== YOUR OBJECTIVE ==
From the listing below, pull out every line that contains the string "lens", treating uppercase and lowercase as different.

== DATASET CONTENT ==
──────

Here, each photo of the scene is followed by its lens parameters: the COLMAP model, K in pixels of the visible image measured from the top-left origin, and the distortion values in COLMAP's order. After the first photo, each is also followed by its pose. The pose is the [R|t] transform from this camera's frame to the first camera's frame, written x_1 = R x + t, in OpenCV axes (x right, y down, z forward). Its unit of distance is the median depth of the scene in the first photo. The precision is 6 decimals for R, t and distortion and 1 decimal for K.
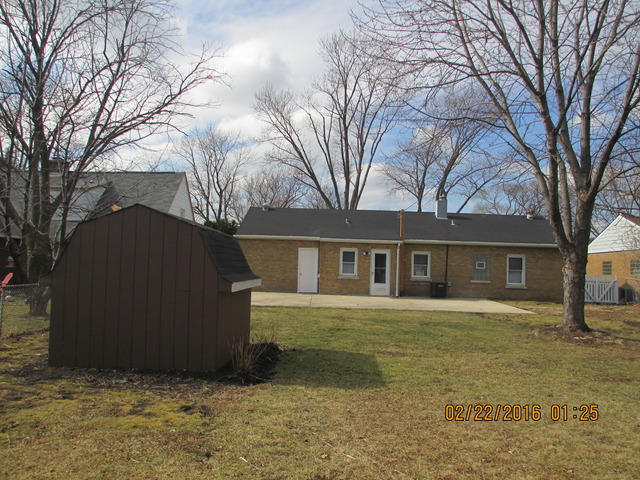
lens RADIAL K [[524.4, 0, 326.0], [0, 524.4, 239.1], [0, 0, 1]] dist [0.016876, 0.007228]
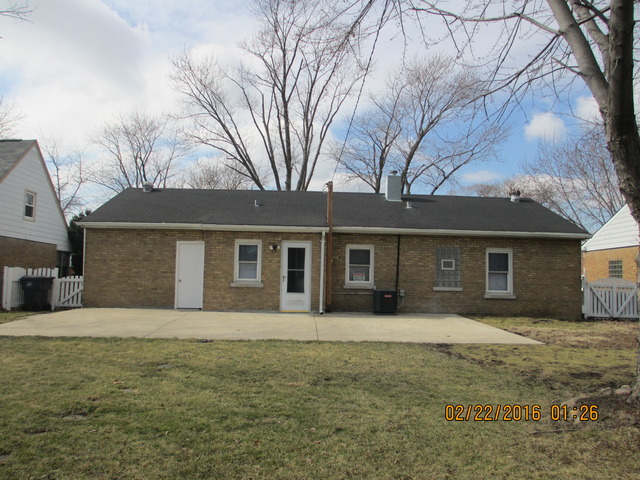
lens RADIAL K [[524.4, 0, 316.3], [0, 524.4, 242.1], [0, 0, 1]] dist [0.016876, 0.007228]
pose [[0.999437, -0.007346, 0.032751, 0.103242], [0.007737, 0.999900, -0.011812, 0.027281], [-0.032661, 0.012058, 0.999394, 0.328844]]
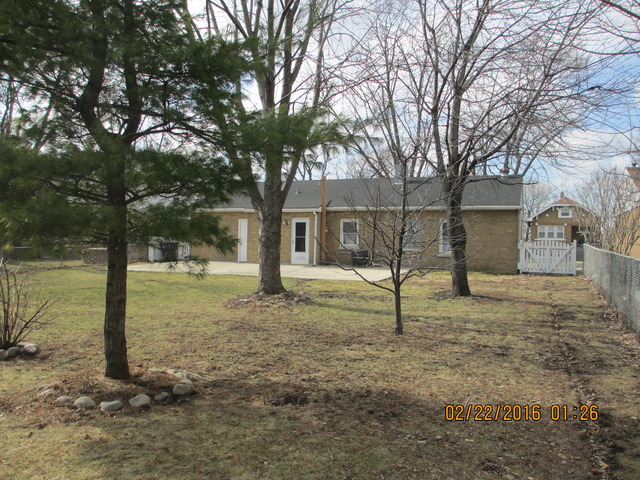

──────

== RESULT OF THIS TASK ==
Here, each photo of the scene is followed by its lens parameters: the COLMAP model, K in pixels of the visible image measured from the top-left origin, and the distortion values in COLMAP's order. After the first photo, each is also followed by its pose. The pose is the [R|t] transform from this camera's frame to the first camera's frame, written x_1 = R x + t, in OpenCV axes (x right, y down, z forward). Its unit of distance is the median depth of the scene in the first photo. The precision is 6 decimals for R, t and distortion and 1 decimal for K.
lens RADIAL K [[524.4, 0, 326.0], [0, 524.4, 239.1], [0, 0, 1]] dist [0.016876, 0.007228]
lens RADIAL K [[524.4, 0, 316.3], [0, 524.4, 242.1], [0, 0, 1]] dist [0.016876, 0.007228]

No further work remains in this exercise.